For the inplace above, the problem is actuall with x[i] = x[i] * lmb. Since you need gradients for lmb as they are your parameters, you need the value x[i] to compute those. But you change x[i] inplace on the same line. So the value of x[i] needed to compute the gradients of lmb is overwritten hence the error you see. To remove the inplace error, you will need to at least make sure you don’t override this value. And potentially the same thing at other places.

So do you suggest I use the method you gave above for all such operations? I don’t see why the operation being in place makes a huge difference. As a n example

x = torch.rand(1, in, requires_grad=False)
x = nn.Linear(in, out)(x)
loss = x[0,0]
loss.backward()

Here we would get no errors even though x is needed to compute gradients of the layer parameters. The only difference is presumably that nn.Linear doesn’t do inplace modifications, but that seems like an almost irrelevant point. Wouldnt nn.ReLU run into the whole exact problem above since its needs to update each element of a tensor-based on its current value.

x = nn.Linear(in, out)(x) is not an inplace operation !
What this does is

  • create a linear layer
  • forward x through it and get a new result
  • assign to this new result the variable name “x”
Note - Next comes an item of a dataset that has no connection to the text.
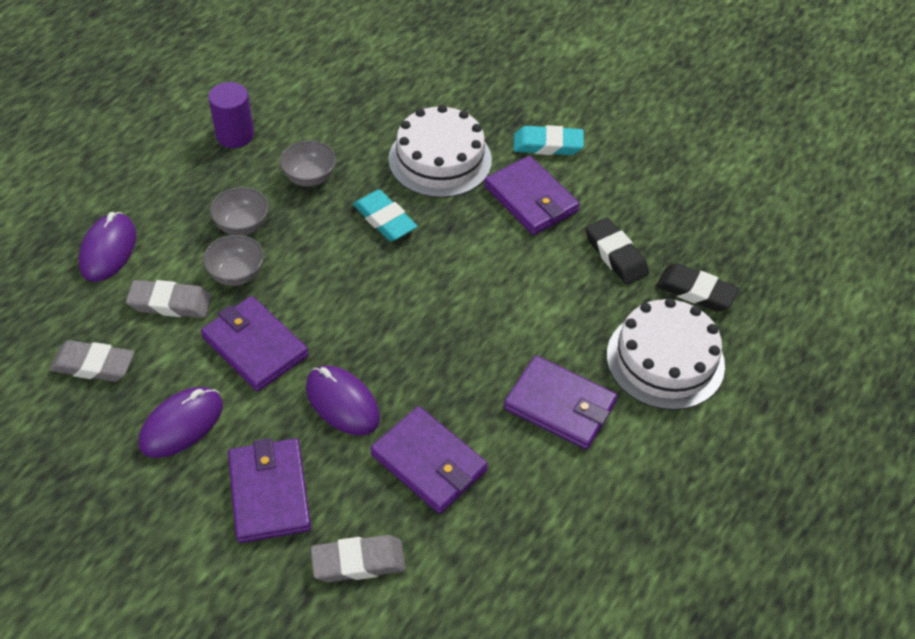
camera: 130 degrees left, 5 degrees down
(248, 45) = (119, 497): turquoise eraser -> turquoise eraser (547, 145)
You would do inplace operation if you use any of pytorch’s method that finish with a trailing underscore (like mul_(), add_(), scatter_() etc) or if you use python’s inplace ops (like +=, /= etc).

For example if you do:

x = torch.rand(1, in, requires_grad=False)
x_new = nn.Linear(in, out)(x) # This is out of place
x += 1 # This is inplace
loss = x_new[0,0]
loss.backward()

So now we modify the input of the Linear inplace so this won’t run.

The ReLU’s backward can be computed both with the input or the output of the function. So we can make inplace relu.

1 Like

Hi. I had same issue and using your recommendation x = x.clone() readily solve it. Thanks.